(Records drawn from a dataset)
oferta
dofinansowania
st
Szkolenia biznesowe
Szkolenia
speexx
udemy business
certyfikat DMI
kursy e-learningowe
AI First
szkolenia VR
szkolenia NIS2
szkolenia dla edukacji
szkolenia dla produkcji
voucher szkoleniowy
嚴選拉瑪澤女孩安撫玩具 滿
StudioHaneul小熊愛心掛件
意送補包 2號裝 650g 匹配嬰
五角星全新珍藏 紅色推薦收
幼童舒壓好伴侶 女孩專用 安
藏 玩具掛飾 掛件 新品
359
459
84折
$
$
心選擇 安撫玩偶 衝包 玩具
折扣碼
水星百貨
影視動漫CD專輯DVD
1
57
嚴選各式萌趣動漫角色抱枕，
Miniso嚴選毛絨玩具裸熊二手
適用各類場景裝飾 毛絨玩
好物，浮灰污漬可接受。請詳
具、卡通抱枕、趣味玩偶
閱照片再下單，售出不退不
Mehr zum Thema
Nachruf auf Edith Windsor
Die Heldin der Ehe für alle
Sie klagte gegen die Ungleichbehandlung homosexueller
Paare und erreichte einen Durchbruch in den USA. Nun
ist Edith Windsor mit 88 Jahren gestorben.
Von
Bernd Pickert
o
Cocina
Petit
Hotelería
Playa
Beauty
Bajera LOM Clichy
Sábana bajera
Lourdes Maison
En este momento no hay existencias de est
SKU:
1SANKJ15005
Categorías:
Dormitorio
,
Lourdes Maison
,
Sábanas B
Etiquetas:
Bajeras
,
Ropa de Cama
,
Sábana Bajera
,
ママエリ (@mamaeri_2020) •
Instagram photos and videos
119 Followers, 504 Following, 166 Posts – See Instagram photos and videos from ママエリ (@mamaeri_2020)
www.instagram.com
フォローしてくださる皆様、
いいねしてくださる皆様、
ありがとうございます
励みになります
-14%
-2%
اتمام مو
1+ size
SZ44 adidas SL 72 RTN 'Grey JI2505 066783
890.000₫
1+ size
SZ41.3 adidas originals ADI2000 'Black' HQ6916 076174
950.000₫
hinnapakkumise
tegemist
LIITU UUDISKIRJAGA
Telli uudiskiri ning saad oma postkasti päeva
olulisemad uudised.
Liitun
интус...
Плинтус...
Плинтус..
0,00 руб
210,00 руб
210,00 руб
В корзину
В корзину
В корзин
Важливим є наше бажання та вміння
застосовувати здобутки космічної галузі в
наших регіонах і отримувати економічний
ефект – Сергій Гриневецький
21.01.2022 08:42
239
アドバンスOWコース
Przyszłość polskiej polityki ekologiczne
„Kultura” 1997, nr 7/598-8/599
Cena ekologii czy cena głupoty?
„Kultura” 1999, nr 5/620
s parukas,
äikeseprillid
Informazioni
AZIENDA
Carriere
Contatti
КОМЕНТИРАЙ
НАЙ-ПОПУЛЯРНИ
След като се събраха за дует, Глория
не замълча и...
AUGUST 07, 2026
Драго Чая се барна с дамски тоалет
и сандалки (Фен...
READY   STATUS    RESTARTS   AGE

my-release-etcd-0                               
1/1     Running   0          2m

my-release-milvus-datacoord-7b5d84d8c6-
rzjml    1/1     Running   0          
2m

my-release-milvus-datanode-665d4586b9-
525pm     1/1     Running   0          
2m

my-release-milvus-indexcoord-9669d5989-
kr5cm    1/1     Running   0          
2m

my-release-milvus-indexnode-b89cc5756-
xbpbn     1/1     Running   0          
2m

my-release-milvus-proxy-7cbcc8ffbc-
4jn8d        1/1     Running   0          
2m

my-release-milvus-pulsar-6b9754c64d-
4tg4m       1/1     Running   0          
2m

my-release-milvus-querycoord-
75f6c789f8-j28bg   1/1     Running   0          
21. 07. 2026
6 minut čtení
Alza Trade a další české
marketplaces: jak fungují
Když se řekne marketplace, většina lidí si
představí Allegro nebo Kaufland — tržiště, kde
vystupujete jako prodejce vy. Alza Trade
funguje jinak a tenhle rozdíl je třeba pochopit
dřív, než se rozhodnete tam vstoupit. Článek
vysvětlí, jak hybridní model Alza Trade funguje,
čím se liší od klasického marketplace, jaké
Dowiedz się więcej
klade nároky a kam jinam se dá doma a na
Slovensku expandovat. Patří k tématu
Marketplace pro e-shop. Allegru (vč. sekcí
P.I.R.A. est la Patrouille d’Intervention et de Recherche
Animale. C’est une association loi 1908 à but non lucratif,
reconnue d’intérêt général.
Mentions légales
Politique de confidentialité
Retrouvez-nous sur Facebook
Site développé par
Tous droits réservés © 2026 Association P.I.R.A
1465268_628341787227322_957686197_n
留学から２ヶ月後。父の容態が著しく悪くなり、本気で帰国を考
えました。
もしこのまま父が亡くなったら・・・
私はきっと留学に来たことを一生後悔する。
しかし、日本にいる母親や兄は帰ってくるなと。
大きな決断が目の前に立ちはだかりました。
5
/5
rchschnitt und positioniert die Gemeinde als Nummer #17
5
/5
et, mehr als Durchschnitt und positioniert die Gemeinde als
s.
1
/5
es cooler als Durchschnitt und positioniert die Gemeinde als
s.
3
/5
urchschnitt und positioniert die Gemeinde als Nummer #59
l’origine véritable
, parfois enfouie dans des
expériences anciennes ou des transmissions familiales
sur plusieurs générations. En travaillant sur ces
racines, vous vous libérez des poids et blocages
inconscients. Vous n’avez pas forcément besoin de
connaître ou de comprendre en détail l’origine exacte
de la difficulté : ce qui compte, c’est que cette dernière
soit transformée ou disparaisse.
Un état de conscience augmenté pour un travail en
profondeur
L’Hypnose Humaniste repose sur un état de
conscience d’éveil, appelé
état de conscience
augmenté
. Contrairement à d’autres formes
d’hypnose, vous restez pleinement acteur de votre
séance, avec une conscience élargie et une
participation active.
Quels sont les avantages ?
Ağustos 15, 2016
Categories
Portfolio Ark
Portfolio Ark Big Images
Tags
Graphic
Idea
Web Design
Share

■ **WHAT TO PRODUCE**:
Reproduce the data exactly, altering nothing.

■ **WRITTEN RESPONSE**:
oferta
dofinansowania
st
Szkolenia biznesowe
Szkolenia
speexx
udemy business
certyfikat DMI
kursy e-learningowe
AI First
szkolenia VR
szkolenia NIS2
szkolenia dla edukacji
szkolenia dla produkcji
voucher szkoleniowy
嚴選拉瑪澤女孩安撫玩具 滿
StudioHaneul小熊愛心掛件
意送補包 2號裝 650g 匹配嬰
五角星全新珍藏 紅色推薦收
幼童舒壓好伴侶 女孩專用 安
藏 玩具掛飾 掛件 新品
359
459
84折
$
$
心選擇 安撫玩偶 衝包 玩具
折扣碼
水星百貨
影視動漫CD專輯DVD
1
57
嚴選各式萌趣動漫角色抱枕，
Miniso嚴選毛絨玩具裸熊二手
適用各類場景裝飾 毛絨玩
好物，浮灰污漬可接受。請詳
具、卡通抱枕、趣味玩偶
閱照片再下單，售出不退不
Mehr zum Thema
Nachruf auf Edith Windsor
Die Heldin der Ehe für alle
Sie klagte gegen die Ungleichbehandlung homosexueller
Paare und erreichte einen Durchbruch in den USA. Nun
ist Edith Windsor mit 88 Jahren gestorben.
Von
Bernd Pickert
o
Cocina
Petit
Hotelería
Playa
Beauty
Bajera LOM Clichy
Sábana bajera
Lourdes Maison
En este momento no hay existencias de est
SKU:
1SANKJ15005
Categorías:
Dormitorio
,
Lourdes Maison
,
Sábanas B
Etiquetas:
Bajeras
,
Ropa de Cama
,
Sábana Bajera
,
ママエリ (@mamaeri_2020) •
Instagram photos and videos
119 Followers, 504 Following, 166 Posts – See Instagram photos and videos from ママエリ (@mamaeri_2020)
www.instagram.com
フォローしてくださる皆様、
いいねしてくださる皆様、
ありがとうございます
励みになります
-14%
-2%
اتمام مو
1+ size
SZ44 adidas SL 72 RTN 'Grey JI2505 066783
890.000₫
1+ size
SZ41.3 adidas originals ADI2000 'Black' HQ6916 076174
950.000₫
hinnapakkumise
tegemist
LIITU UUDISKIRJAGA
Telli uudiskiri ning saad oma postkasti päeva
olulisemad uudised.
Liitun
интус...
Плинтус...
Плинтус..
0,00 руб
210,00 руб
210,00 руб
В корзину
В корзину
В корзин
Важливим є наше бажання та вміння
застосовувати здобутки космічної галузі в
наших регіонах і отримувати економічний
ефект – Сергій Гриневецький
21.01.2022 08:42
239
アドバンスOWコース
Przyszłość polskiej polityki ekologiczne
„Kultura” 1997, nr 7/598-8/599
Cena ekologii czy cena głupoty?
„Kultura” 1999, nr 5/620
s parukas,
äikeseprillid
Informazioni
AZIENDA
Carriere
Contatti
КОМЕНТИРАЙ
НАЙ-ПОПУЛЯРНИ
След като се събраха за дует, Глория
не замълча и...
AUGUST 07, 2026
Драго Чая се барна с дамски тоалет
и сандалки (Фен...
READY   STATUS    RESTARTS   AGE

my-release-etcd-0                               
1/1     Running   0          2m

my-release-milvus-datacoord-7b5d84d8c6-
rzjml    1/1     Running   0          
2m

my-release-milvus-datanode-665d4586b9-
525pm     1/1     Running   0          
2m

my-release-milvus-indexcoord-9669d5989-
kr5cm    1/1     Running   0          
2m

my-release-milvus-indexnode-b89cc5756-
xbpbn     1/1     Running   0          
2m

my-release-milvus-proxy-7cbcc8ffbc-
4jn8d        1/1     Running   0          
2m

my-release-milvus-pulsar-6b9754c64d-
4tg4m       1/1     Running   0          
2m

my-release-milvus-querycoord-
75f6c789f8-j28bg   1/1     Running   0          
21. 07. 2026
6 minut čtení
Alza Trade a další české
marketplaces: jak fungují
Když se řekne marketplace, většina lidí si
představí Allegro nebo Kaufland — tržiště, kde
vystupujete jako prodejce vy. Alza Trade
funguje jinak a tenhle rozdíl je třeba pochopit
dřív, než se rozhodnete tam vstoupit. Článek
vysvětlí, jak hybridní model Alza Trade funguje,
čím se liší od klasického marketplace, jaké
Dowiedz się więcej
klade nároky a kam jinam se dá doma a na
Slovensku expandovat. Patří k tématu
Marketplace pro e-shop. Allegru (vč. sekcí
P.I.R.A. est la Patrouille d’Intervention et de Recherche
Animale. C’est une association loi 1908 à but non lucratif,
reconnue d’intérêt général.
Mentions légales
Politique de confidentialité
Retrouvez-nous sur Facebook
Site développé par
Tous droits réservés © 2026 Association P.I.R.A
1465268_628341787227322_957686197_n
留学から２ヶ月後。父の容態が著しく悪くなり、本気で帰国を考
えました。
もしこのまま父が亡くなったら・・・
私はきっと留学に来たことを一生後悔する。
しかし、日本にいる母親や兄は帰ってくるなと。
大きな決断が目の前に立ちはだかりました。
5
/5
rchschnitt und positioniert die Gemeinde als Nummer #17
5
/5
et, mehr als Durchschnitt und positioniert die Gemeinde als
s.
1
/5
es cooler als Durchschnitt und positioniert die Gemeinde als
s.
3
/5
urchschnitt und positioniert die Gemeinde als Nummer #59
l’origine véritable
, parfois enfouie dans des
expériences anciennes ou des transmissions familiales
sur plusieurs générations. En travaillant sur ces
racines, vous vous libérez des poids et blocages
inconscients. Vous n’avez pas forcément besoin de
connaître ou de comprendre en détail l’origine exacte
de la difficulté : ce qui compte, c’est que cette dernière
soit transformée ou disparaisse.
Un état de conscience augmenté pour un travail en
profondeur
L’Hypnose Humaniste repose sur un état de
conscience d’éveil, appelé
état de conscience
augmenté
. Contrairement à d’autres formes
d’hypnose, vous restez pleinement acteur de votre
séance, avec une conscience élargie et une
participation active.
Quels sont les avantages ?
Ağustos 15, 2016
Categories
Portfolio Ark
Portfolio Ark Big Images
Tags
Graphic
Idea
Web Design
Share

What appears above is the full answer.